DOCUMENT PASSAGE —
======

LIVE: Diblo Dibala @ Music Haven, 7/8/12
Review and photographs by Stanley Johnson
Additional photographs by Rudy Lu
“Travel the world with us, one concert at a time.” That’s the motto of the Music Haven Concert Series and the mission of Artistic Director Mona Golub. At the inaugural concert of the season in the Agnes Macdonald Music Haven in Schenectady’s Central Park, Golub remembered her first show in the park more than 20 years before, back when she ran Second Wind Productions.
“The concerts were over there on the side of the amphitheater on an old wooden stage,” she said, noting that she was particularly excited to have brought soukous musician Kanda Bongo Man to play in 1991. I remembered the show: in the wake of Paul Simon’s “Graceland” album and tour, soukous – meaning “shake” – was one of several styles of African music which were suddenly all the rage, and it was something of a coupe to have the real thing in Schenectady.
Kanda Bongo Man, who is currently touring this year in Europe, had an exciting band of dancers and musicians who played the hypnotic dance music that was anchored to the drums in a repetitive rhythm that was also very intricate in the feather-light, winding guitar lines of Diblo Dibala. Once you allowed yourself the freedom to dance and found the rhythm, it was almost impossible to stop dancing.
Golub brought Dibala with his own band, Loketo, in 2003 for another great dance show, and I was really happy to see the guitarist from Congo returning once again last Sunday evening, this time with his newest band Matchatcha.
As in previous shows, the audience took a little while to warm to the idea that this was a dancing show, not a sitting and listening show. Listening not very closely, you might think the music was, like reggae or the blues can be to the casual listener, the same thing over and over.
But, once up, dancing to it requires you to realize that there is a whole lot going on in the spaces between and among the sounds of the guitar, bass and drums. The drums are the key and signal a gradual wind-up of intensity until the sound is swinging the dancers like crazy. It’s no wonder that this music has proved popular with many jam bands: “infectious” doesn’t begin to describe it.

======

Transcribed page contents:
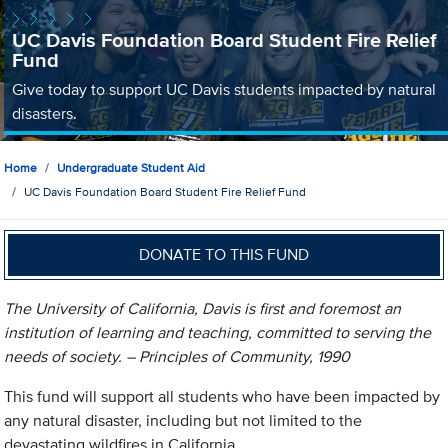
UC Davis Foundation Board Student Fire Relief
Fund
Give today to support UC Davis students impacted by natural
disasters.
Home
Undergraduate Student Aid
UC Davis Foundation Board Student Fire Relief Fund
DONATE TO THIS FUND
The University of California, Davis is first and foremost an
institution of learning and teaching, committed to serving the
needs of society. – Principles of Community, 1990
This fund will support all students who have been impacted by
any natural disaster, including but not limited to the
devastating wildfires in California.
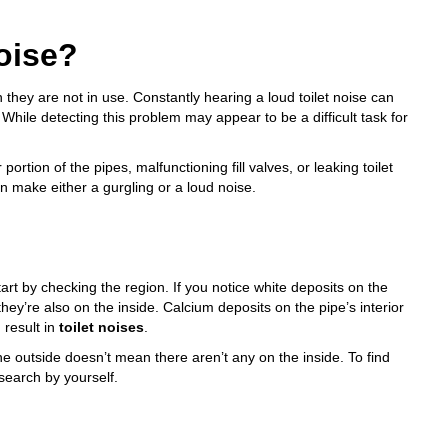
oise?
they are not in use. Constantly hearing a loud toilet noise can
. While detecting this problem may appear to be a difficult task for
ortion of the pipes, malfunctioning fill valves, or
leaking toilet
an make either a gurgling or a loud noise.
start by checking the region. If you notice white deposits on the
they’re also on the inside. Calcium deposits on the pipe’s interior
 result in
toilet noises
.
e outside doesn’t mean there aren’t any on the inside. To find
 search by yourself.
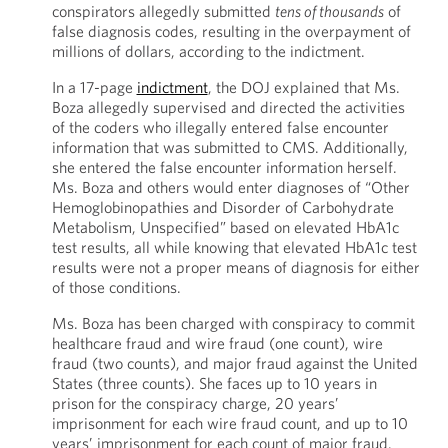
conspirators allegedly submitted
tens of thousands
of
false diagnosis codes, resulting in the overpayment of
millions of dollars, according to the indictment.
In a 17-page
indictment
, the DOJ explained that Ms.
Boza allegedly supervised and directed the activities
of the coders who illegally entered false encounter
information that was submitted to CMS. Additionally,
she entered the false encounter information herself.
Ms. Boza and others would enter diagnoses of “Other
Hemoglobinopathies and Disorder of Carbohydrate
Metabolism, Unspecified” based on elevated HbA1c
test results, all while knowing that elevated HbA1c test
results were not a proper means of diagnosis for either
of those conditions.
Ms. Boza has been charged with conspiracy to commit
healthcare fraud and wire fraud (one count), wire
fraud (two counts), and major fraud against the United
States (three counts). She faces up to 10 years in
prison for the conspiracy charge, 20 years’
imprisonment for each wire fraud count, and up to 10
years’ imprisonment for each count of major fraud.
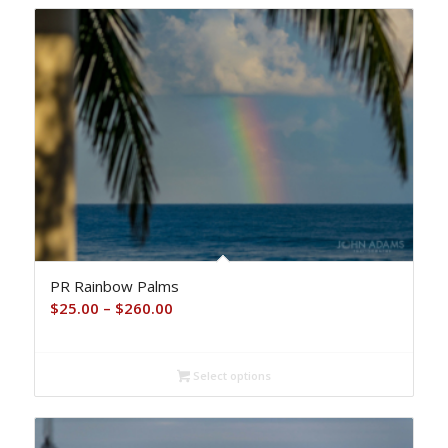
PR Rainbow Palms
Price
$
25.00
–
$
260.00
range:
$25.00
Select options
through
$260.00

======

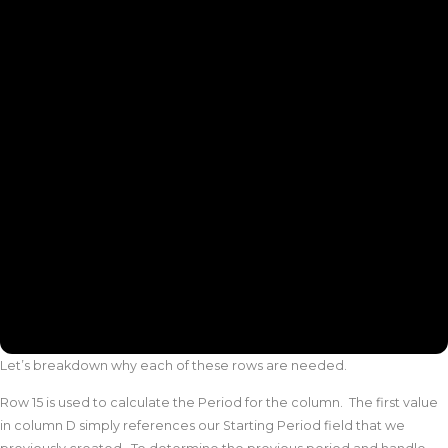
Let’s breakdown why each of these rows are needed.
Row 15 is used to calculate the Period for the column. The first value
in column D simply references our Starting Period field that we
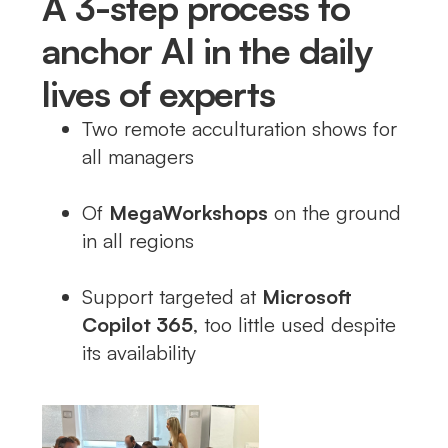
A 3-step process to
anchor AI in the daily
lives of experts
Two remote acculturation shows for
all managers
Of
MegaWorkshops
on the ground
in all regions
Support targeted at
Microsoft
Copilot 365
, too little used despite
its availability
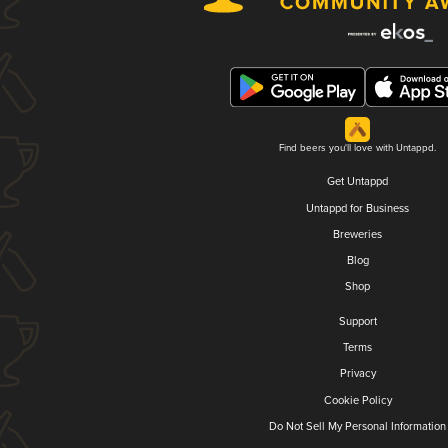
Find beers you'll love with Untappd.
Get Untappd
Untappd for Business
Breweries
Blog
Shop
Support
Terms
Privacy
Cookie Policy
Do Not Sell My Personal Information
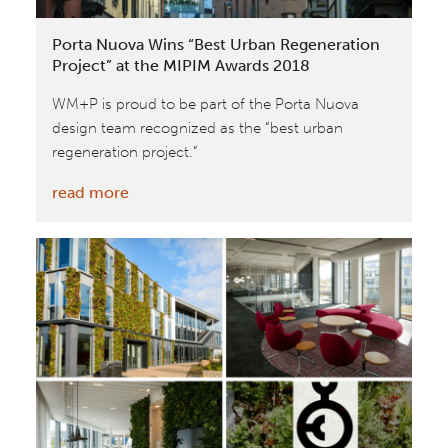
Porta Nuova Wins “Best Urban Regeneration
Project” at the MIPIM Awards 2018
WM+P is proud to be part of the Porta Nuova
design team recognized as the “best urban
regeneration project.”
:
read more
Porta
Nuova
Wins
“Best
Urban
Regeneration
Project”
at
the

======

TASK ITEM A —
Repeat the part of the Diblo Dibala concert review between "As in previous" and "over and over.", inclusive.
TASK ITEM B —
Carry on the Diblo Dibala concert review, starting after its last sentence.
These rows have no connection to the concert review.

WRITTEN REPLY A —
As in previous shows, the audience took a little while to warm to the idea that this was a dancing show, not a sitting and listening show. Listening not very closely, you might think the music was, like reggae or the blues can be to the casual listener, the same thing over and over.

WRITTEN REPLY B —
The sidelines in the amphitheater filled with dancers, who eventually moved in front of the stage. And by the end of the show, the dancers were all over the stage itself.
The Music Haven Concert Series’ journey around the world continues at 7pm on Sunday (July 15) with the band Matuto, which fuses together the unlikely but intoxicating sound of bluegrass and Brazilian music. The Bernstein Bard Quartet will open the show. Admission is free.
Excerpt from Michael Hochanadel’s review at The Daily Gazette: “Dibala has said he was inspired by the great Congolese bandleader Franco (in whose jazz orchestra Dibala apprenticed in his teens), the 1950s Cuban rumba style and jazz guitarist George Benson. All this added up to a thrilling Afro-pop party, spiced with the sweet sting of trebly high-speed guitar. An in-demand sideman before forming his own bands — he played Music Haven in 1992 with Kanda Bongo Man — Dibala brought a sparse but strong band to Music Haven. Second guitarist Richard often echoed Dibala or dropped terse chord fills in behind the melody, while drummer Oscar and bassist Guma Lakito welded big beats, mostly in four. Dibala also brought two spirited dancer-singers, women whose names I didn’t catch, to lead by example. A sensational guitarist who used a good deal more distortion and sustain than Benson but a similar graceful swing, Dibala also proved a persuasive, unflashy singer. He alternated zippy Soukous (‘shake it’) dance numbers with slower rumbas and zouk numbers, but the slow songs weren’t actually needed for breath-catching as dancers offstage were slow to catch the fire onstage.”